Tandis qu'il s'installait, il remarqua cet étrange personnage assis au pied de la fontaine. Pas d'uniforme, pas de casquette de paysan, cela suffisait à le rendre étrange aux yeux de Live. Pas de masque, pas d'éléments reconnaissables des villes voisines. Une aura bleutée autour de lui qui ne laissait aucun doute sur son immatriculation : un Imagé . La foule commençait à s'amasser sur la place. Un premier chien surgit, dans une traînée bleue et douce, puis disparut. Suivit un ours, beuglant de colère, attaché à ses chaînes pires que celles réelles, les chaînes de l'imagination et de la pensée. Lui aussi disparut.. Les créations s’enchaînaient maintenant ; elles galopaient, couraient, puis disparaissaient sans dire adieu à leur créateur ou aux spectateurs. L'étrange personnage tirait la langue, souffrait pour imaginer sans cesse, pour éviter d'enfreindre les dures lois des Images de Live. Soudain tout s'arrêta et ce fut bientôt un militaire outrageusement couvert de médailles qui s'avança, au milieu de la foule qui riait et applaudissait . Les couples de militaires qui se promenaient en ce mardi matin ne purent que se flatter d'une telle apparition qui faisait tant honneur à leur profession. Quels officiers lissèrent leur moustache, quelques uns rigolèrent ou clignèrent de l’œil à la ménagère la plus proche. L'apparition fit quelques gestes, salua de son épée, puis revint vers son créateur, dans une démarche pleine de panache. Elle s’effaça et avec elle, l'image glorieuse d'une Ancienne Catastrophe qui avait détruit tant de vies mais qui se pavanait dans un délire de luxe et d'honneurs militaires à Live. Le créateur salua, sous les applaudissements des généraux charmés, des femmes gloussantes. Celui-ci n'était pas bon mais il savait manier son public, sans aucun doute. Il passa récolter les fruits de son labeur, s'autorisant même la fantaisie d'offrir un perroquet à une jeune fille rougissante.
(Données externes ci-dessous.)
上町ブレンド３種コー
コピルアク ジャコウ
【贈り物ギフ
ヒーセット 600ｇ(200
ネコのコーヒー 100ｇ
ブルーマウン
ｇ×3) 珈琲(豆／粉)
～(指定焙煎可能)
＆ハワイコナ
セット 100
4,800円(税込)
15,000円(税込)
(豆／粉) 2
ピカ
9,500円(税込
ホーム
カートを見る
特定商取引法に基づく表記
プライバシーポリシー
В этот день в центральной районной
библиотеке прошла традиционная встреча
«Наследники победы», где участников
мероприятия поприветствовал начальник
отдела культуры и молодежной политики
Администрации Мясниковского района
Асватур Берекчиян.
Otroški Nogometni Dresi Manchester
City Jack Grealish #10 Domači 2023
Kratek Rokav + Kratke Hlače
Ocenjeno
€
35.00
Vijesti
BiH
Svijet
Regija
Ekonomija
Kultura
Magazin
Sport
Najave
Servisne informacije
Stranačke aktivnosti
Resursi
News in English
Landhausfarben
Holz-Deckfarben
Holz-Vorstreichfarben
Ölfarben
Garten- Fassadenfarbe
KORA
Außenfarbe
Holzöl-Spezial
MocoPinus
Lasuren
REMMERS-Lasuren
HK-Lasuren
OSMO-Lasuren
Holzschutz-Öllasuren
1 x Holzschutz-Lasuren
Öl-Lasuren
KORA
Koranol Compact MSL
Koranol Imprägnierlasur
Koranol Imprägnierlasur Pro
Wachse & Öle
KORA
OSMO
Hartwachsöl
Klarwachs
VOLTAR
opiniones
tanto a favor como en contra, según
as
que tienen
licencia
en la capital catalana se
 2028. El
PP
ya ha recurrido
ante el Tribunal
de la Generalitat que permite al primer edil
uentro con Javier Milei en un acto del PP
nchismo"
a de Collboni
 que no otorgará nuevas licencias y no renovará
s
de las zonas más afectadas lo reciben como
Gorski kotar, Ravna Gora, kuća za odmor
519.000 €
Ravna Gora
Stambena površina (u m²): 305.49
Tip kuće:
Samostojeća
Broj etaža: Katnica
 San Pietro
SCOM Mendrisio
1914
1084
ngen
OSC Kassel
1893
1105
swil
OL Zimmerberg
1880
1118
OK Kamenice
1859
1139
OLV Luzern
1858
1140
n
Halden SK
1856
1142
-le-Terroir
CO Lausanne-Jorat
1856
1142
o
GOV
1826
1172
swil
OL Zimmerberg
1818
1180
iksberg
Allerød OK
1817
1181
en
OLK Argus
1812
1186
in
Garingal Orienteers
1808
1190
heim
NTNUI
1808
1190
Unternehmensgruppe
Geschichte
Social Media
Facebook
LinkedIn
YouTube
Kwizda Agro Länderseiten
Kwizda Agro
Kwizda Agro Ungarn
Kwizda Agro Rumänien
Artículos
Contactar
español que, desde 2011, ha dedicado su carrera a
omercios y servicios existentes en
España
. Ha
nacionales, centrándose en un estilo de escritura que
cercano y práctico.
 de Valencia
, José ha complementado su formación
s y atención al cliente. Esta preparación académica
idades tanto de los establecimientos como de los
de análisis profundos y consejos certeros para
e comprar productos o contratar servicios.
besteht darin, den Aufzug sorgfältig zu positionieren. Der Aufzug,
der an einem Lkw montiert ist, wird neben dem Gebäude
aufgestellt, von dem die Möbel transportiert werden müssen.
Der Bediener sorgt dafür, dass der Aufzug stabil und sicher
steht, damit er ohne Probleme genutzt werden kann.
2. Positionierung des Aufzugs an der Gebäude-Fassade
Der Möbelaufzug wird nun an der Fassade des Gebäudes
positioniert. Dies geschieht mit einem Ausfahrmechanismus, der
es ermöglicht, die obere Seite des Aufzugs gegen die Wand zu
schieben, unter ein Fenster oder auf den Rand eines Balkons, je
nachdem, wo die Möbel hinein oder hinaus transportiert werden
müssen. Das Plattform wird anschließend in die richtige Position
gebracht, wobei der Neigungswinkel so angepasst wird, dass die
Pierre le regardait avec envie. Les Imagés avaient sans aucun doute le plus beau talent qui soit selon lui. Et une quantité infinie de voyages, de découvertes. Ici à Live, évidemment, ils devaient se contenter de peu, les restrictions imposées par les militaires sur la beauté des images, sur la gloire qu'elles devaient évoquer, ce genre de choses administratives, pesaient énormément sur les possibilités des créateurs mais à Veule, plus loin Litane, ou encore Venisa, la ville des Images, tout était permis. Pierre n'était jamais allé plus loin que Talan, il devait se contenter des récits que lui offraient les Imagés ou quelques militaires qui désiraient critiquer les autres villes.